▶ What to produce
Return exactly, please, the lines from the one containing "Экспертом на обучении выступала Найденова" to the last line of the entries below, and nothing else, leaving pictures out.

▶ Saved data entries
◇ ◇ ◇ ◇

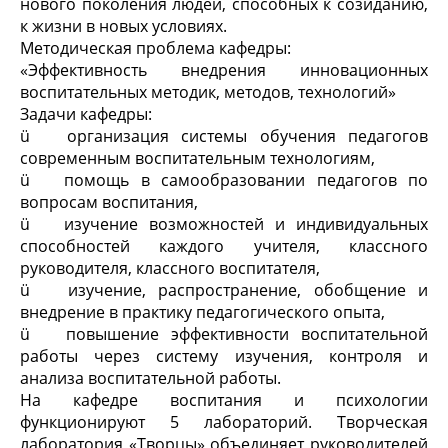
нового поколения людей, способных к созиданию,
к жизни в новых условиях.
Методическая проблема кафедры:
«Эффективность внедрения инновационных
воспитательных методик, методов, технологий»
Задачи кафедры:
ü организация системы обучения педагогов
современным воспитательным технологиям,
ü помощь в самообразовании педагогов по
вопросам воспитания,
ü изучение возможностей и индивидуальных
способностей каждого учителя, классного
руководителя, классного воспитателя,
ü изучение, распространение, обобщение и
внедрение в практику педагогического опыта,
ü повышение эффективности воспитательной
работы через систему изучения, контроля и
анализа воспитательной работы.
На кафедре воспитания и психологии
функционируют 5 лабораторий. Творческая
лаборатория «Творцы» объединяет руководителей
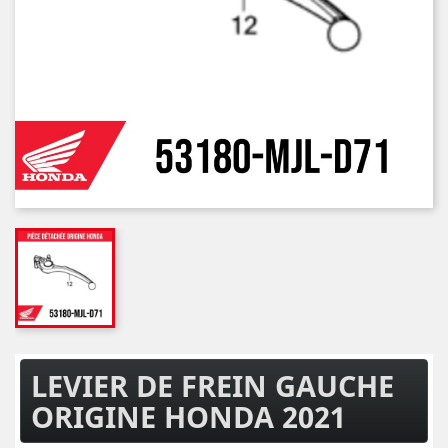
LEVIER DE FREIN GAUCHE
ORIGINE HONDA 2021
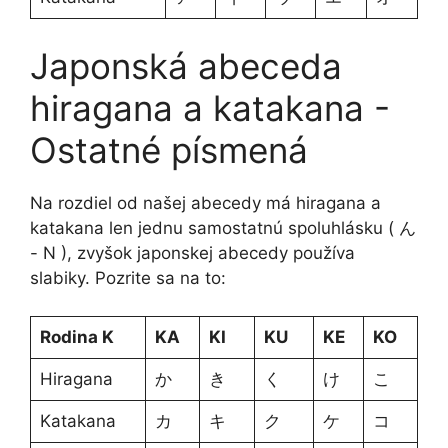
Japonská abeceda
hiragana a katakana -
Ostatné písmená
Na rozdiel od našej abecedy má hiragana a
katakana len jednu samostatnú spoluhlásku ( ん
- N ), zvyšok japonskej abecedy používa
slabiky. Pozrite sa na to:
Rodina K
KA
KI
KU
KE
KO
Hiragana
か
き
く
け
こ
Katakana
カ
キ
ク
ケ
コ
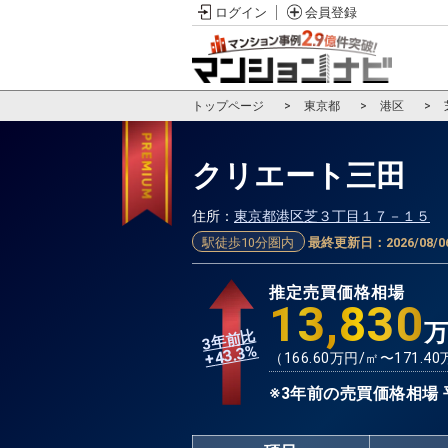
ログイン
会員登録
トップページ
東京都
港区
クリエート三田
住所：
東京都港区芝３丁目１７－１５
駅徒歩10分圏内
最終更新日：
2026/08/0
推定売買価格相場
13,830
3年前比
%
43.3
+
（
166.60
万円/㎡〜
171.40
※3年前の売買価格相場 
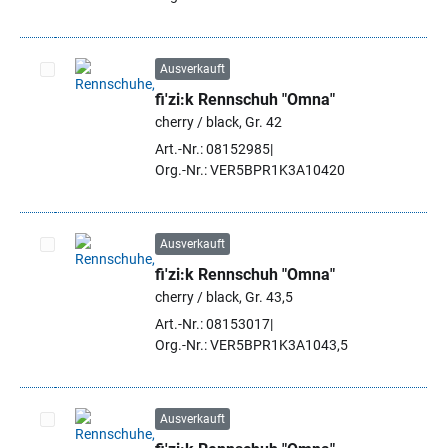
Ausverkauft
fi'zi:k Rennschuh "Omna"
Artikel auswählen
cherry / black, Gr. 42
Art.-Nr.: 08152985
Org.-Nr.: VER5BPR1K3A10420
Ausverkauft
fi'zi:k Rennschuh "Omna"
Artikel auswählen
cherry / black, Gr. 43,5
Art.-Nr.: 08153017
Org.-Nr.: VER5BPR1K3A1043,5
Ausverkauft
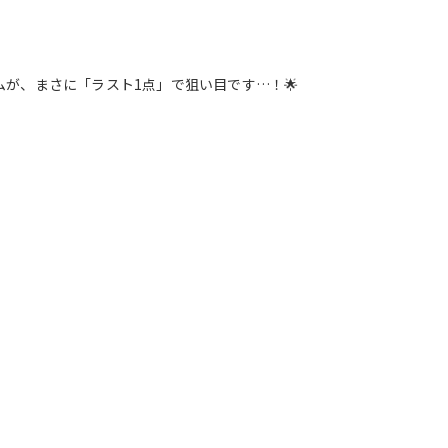
が、まさに「ラスト1点」で狙い目です…！🌟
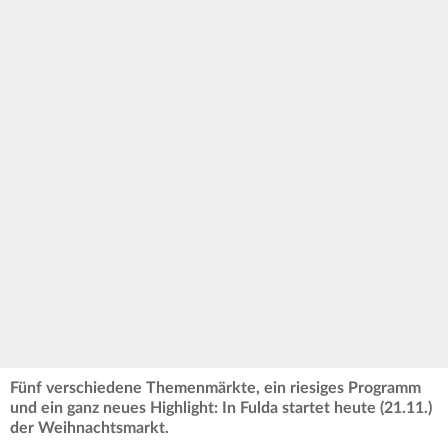
Fünf verschiedene Themenmärkte, ein riesiges Programm
und ein ganz neues Highlight: In Fulda startet heute (21.11.)
der Weihnachtsmarkt.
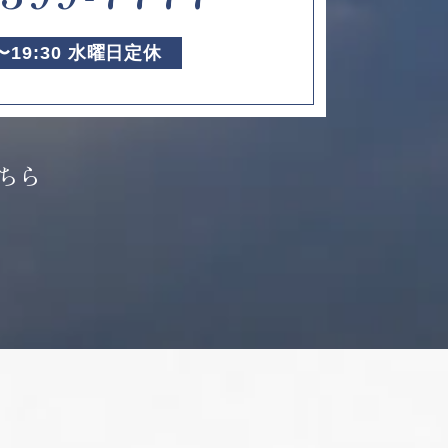
0〜19:30 水曜日定休
ちら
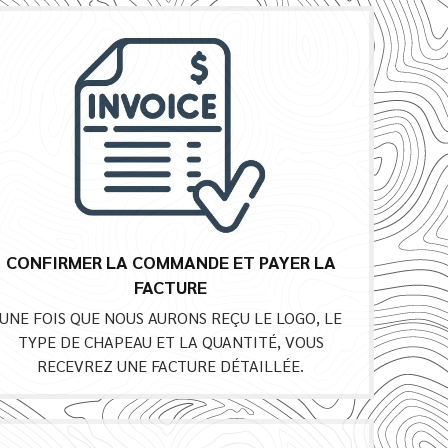
CONFIRMER LA COMMANDE ET PAYER LA
FACTURE
UNE FOIS QUE NOUS AURONS REÇU LE LOGO, LE
TYPE DE CHAPEAU ET LA QUANTITÉ, VOUS
RECEVREZ UNE FACTURE DÉTAILLÉE.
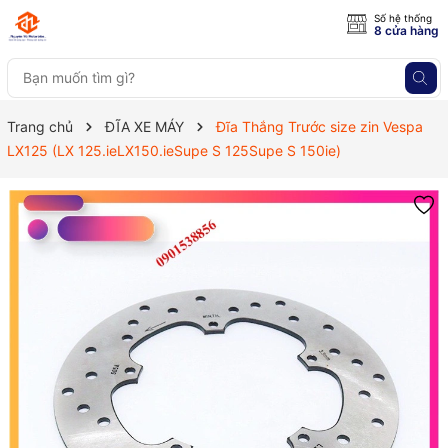
Số hệ thống
8 cửa hàng
Trang chủ
ĐĨA XE MÁY
Đĩa Thắng Trước size zin Vespa
LX125 (LX 125.ieLX150.ieSupe S 125Supe S 150ie)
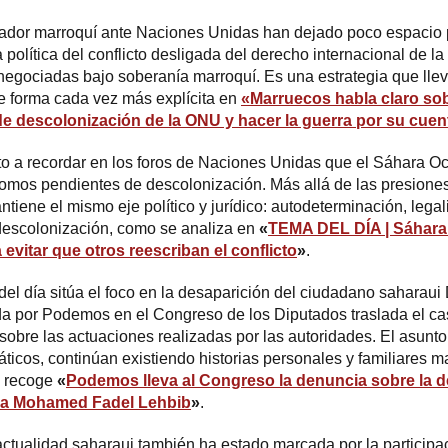
ador marroquí ante Naciones Unidas han dejado poco espacio
a política del conflicto desligada del derecho internacional de l
negociadas bajo soberanía marroquí. Es una estrategia que lle
e forma cada vez más explícita en
«Marruecos habla claro sob
de descolonización de la ONU y hacer la guerra por su cuen
lto a recordar en los foros de Naciones Unidas que el Sáhara Oc
tónomos pendientes de descolonización. Más allá de las presione
ntiene el mismo eje político y jurídico: autodeterminación, legal
descolonización, como se analiza en
«
TEMA DEL DÍA | Sáhara 
 evitar que otros reescriban el conflicto
»
.
 del día sitúa el foco en la desaparición del ciudadano sahar
ada por Podemos en el Congreso de los Diputados traslada el cas
sobre las actuaciones realizadas por las autoridades. El asunto
ticos, continúan existiendo historias personales y familiares m
mo recoge
«
Podemos lleva al Congreso la denuncia sobre la d
aha Mohamed Fadel Lehbib
»
.
 actualidad saharaui también ha estado marcada por la participa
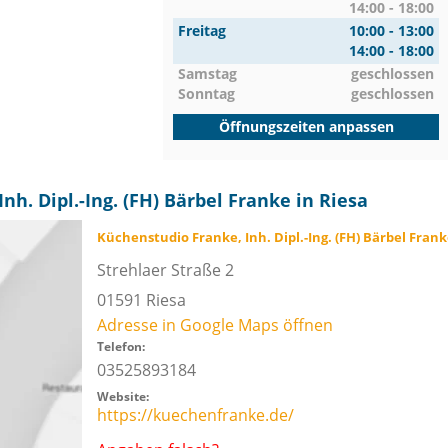
14:00 - 18:00
Freitag
10:00 - 13:00
14:00 - 18:00
Samstag
geschlossen
Sonntag
geschlossen
Öffnungszeiten anpassen
h. Dipl.-Ing. (FH) Bärbel Franke in Riesa
Küchenstudio Franke, Inh. Dipl.-Ing. (FH) Bärbel Frank
Strehlaer Straße 2
01591
Riesa
Adresse in Google Maps öffnen
Telefon:
03525893184
Website:
https://kuechenfranke.de/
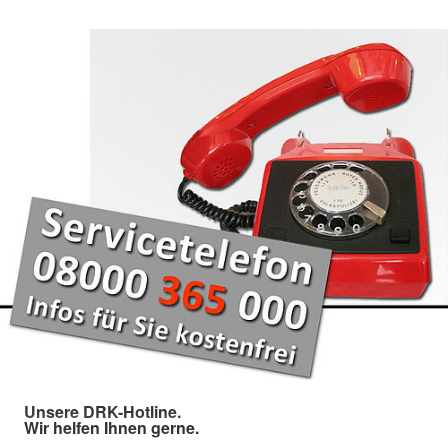
Unsere DRK-Hotline.
Wir helfen Ihnen gerne.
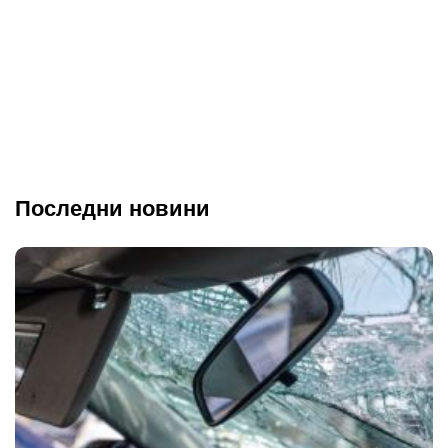
Последни новини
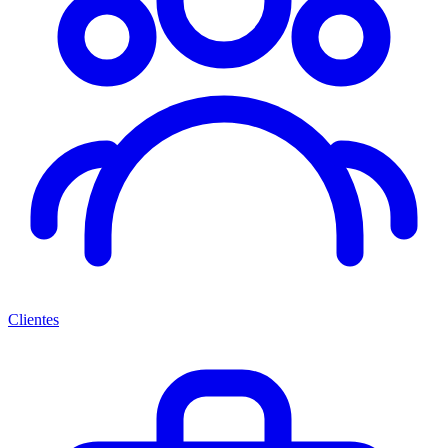
Clientes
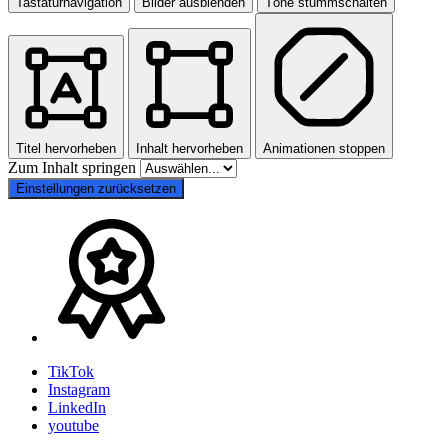
Tastaturnavigation
Bilder ausblenden
Töne stummschalten
Titel hervorheben
Inhalt hervorheben
Animationen stoppen
Zum Inhalt springen
Einstellungen zurücksetzen
TikTok
Instagram
LinkedIn
youtube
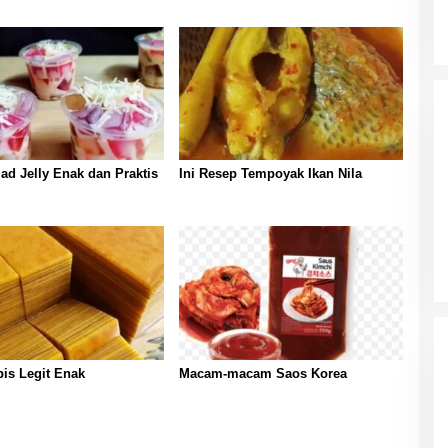
ad Jelly Enak dan Praktis
Ini Resep Tempoyak Ikan Nila
is Legit Enak
Macam-macam Saos Korea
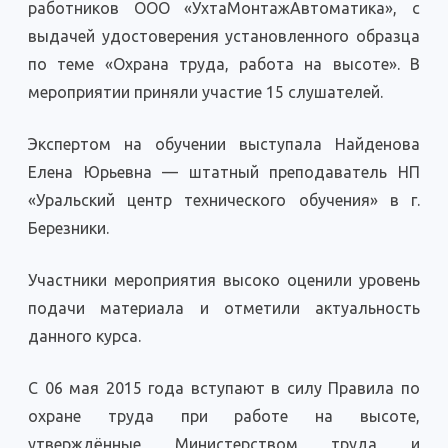
работников ООО «УхтаМонтажАвтоматика», с
выдачей удостоверения установленного образца
по теме «Охрана труда, работа на высоте». В
мероприятии приняли участие 15 слушателей.
Экспертом на обучении выступала Найденова
Елена Юрьевна — штатный преподаватель НП
«Уральский центр технического обучения» в г.
Березники.
Участники мероприятия высоко оценили уровень
подачи материала и отметили актуальность
данного курса.
С 06 мая 2015 года вступают в силу Правила по
охране труда при работе на высоте,
утверждённые Министерством труда и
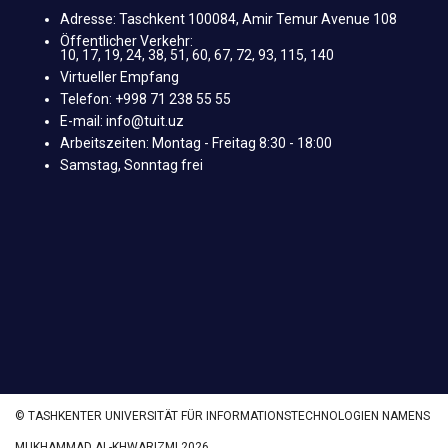
Adresse: Taschkent 100084, Amir Temur Avenue 108
Öffentlicher Verkehr:
10, 17, 19, 24, 38, 51, 60, 67, 72, 93, 115, 140
Virtueller Empfang
Telefon: +998 71 238 55 55
E-mail: info@tuit.uz
Arbeitszeiten: Montag - Freitag 8:30 - 18:00
Samstag, Sonntag frei
© TASHKENTER UNIVERSITÄT FÜR INFORMATIONSTECHNOLOGIEN NAMENS
MUKHAMMAD AL-KHWARIZMI 2026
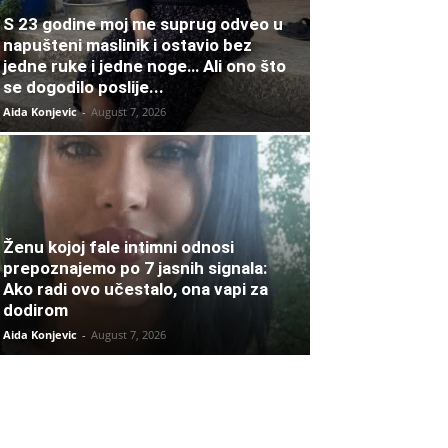
S 23 godine moj me suprug odveo u
napušteni maslinik i ostavio bez
jedne ruke i jedne noge… Ali ono što
se dogodilo poslije...
Aida Konjevic
-
August 7, 2026
Ženu kojoj fale intimni odnosi
prepoznajemo po 7 jasnih signala:
Ako radi ovo učestalo, ona vapi za
dodirom
Aida Konjevic
-
August 7, 2026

◇ ◇ ◇ ◇

▶ Expected answer
Экспертом на обучении выступала Найденова
Елена Юрьевна — штатный преподаватель НП
«Уральский центр технического обучения» в г.
Березники.
Участники мероприятия высоко оценили уровень
подачи материала и отметили актуальность
данного курса.
С 06 мая 2015 года вступают в силу Правила по
охране труда при работе на высоте,
утверждённые Министерством труда и
Adresse: Taschkent 100084, Amir Temur Avenue 108
Öffentlicher Verkehr:
10, 17, 19, 24, 38, 51, 60, 67, 72, 93, 115, 140
Virtueller Empfang
Telefon: +998 71 238 55 55
E-mail: info@tuit.uz
Arbeitszeiten: Montag - Freitag 8:30 - 18:00
Samstag, Sonntag frei
© TASHKENTER UNIVERSITÄT FÜR INFORMATIONSTECHNOLOGIEN NAMENS
MUKHAMMAD AL-KHWARIZMI 2026
S 23 godine moj me suprug odveo u
napušteni maslinik i ostavio bez
jedne ruke i jedne noge… Ali ono što
se dogodilo poslije...
Aida Konjevic
-
August 7, 2026
Ženu kojoj fale intimni odnosi
prepoznajemo po 7 jasnih signala:
Ako radi ovo učestalo, ona vapi za
dodirom
Aida Konjevic
-
August 7, 2026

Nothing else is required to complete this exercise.